Does that mean that my lack of fashion, lack of camp (other than going to the woods to camp) means I'm not really gay?

Winking, flirting, and all of this other stuff doesn't mean anything either. There are straight guys who are 100% straight and so comfortable with their sexuality they can actually go to gay clubs, hang around with known homosexuals, even give homosexuals a real hug without it being a 'thing' for them.

Further, joking about being 'gay' is a straight thing - the joke is all in good fun and they may wink, throw kisses, say the most profoundly homosexual things on earth and never actually have the feelings connected.
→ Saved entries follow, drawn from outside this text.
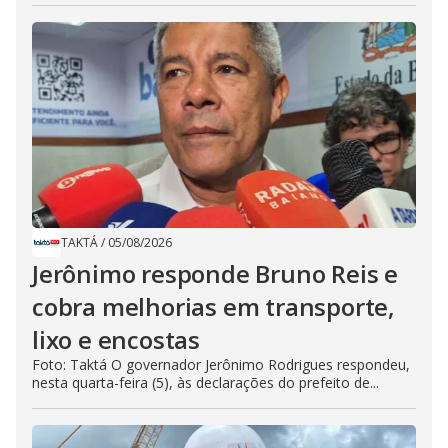
TAKTÁ
/
05/08/2026
Jerônimo responde Bruno Reis e
cobra melhorias em transporte,
lixo e encostas
Foto: Taktá O governador Jerônimo Rodrigues respondeu,
nesta quarta-feira (5), às declarações do prefeito de...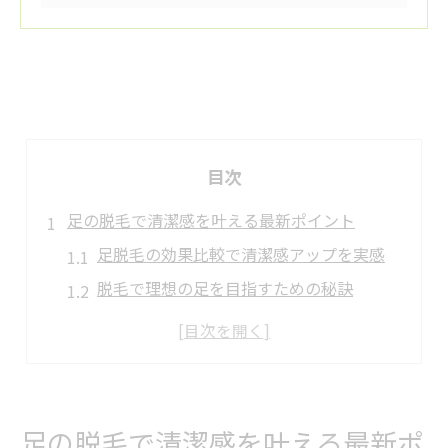
目次
足の脱毛で清潔感を叶える最新ポイント
足脱毛の効果比較で清潔感アップを実感
脱毛で理想の足を目指すための秘訣
清潔感を保つ脱毛ケアの注意点とは
ムダ毛ケアなら脱毛が選ばれる理由
足脱毛の施術後に気をつけたいポイント
相模原市南区で選ばれる脱毛法の特徴
足の脱毛で清潔感を叶える最新ポ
My Brother in law and I always joke about our 'relationship' - He tells me things like if it wasn't for the old ball and chain he would be all over me. It is joking, fun ribbing. He is bonafide 100% straight and not interested in pursuing gay men.

He is comfortable in his homosexuality and knows pretty much that I have no real interest in him 'that way'.

It may be that you and this guy have this type of friendship where he feels he is just joking around with you and you accept it 100% as a joke. Of course you are 'straight' in his mind (unless you told him otherwise?) So he may assume you are straight and see this as joking, not knowing that you are gay thus may see it in another light.

Until such time he pulls you to the side and tells you he is gay, assume he is straight.

Even if he is gay, he may want everyone to think he is straight and may actually believe no-one suspects.

I assume that since you haven't told him you are gay that you have strong reasons for keeping quiet and would be horrified if people knew or suspected. Pay him the same respect you apparently want.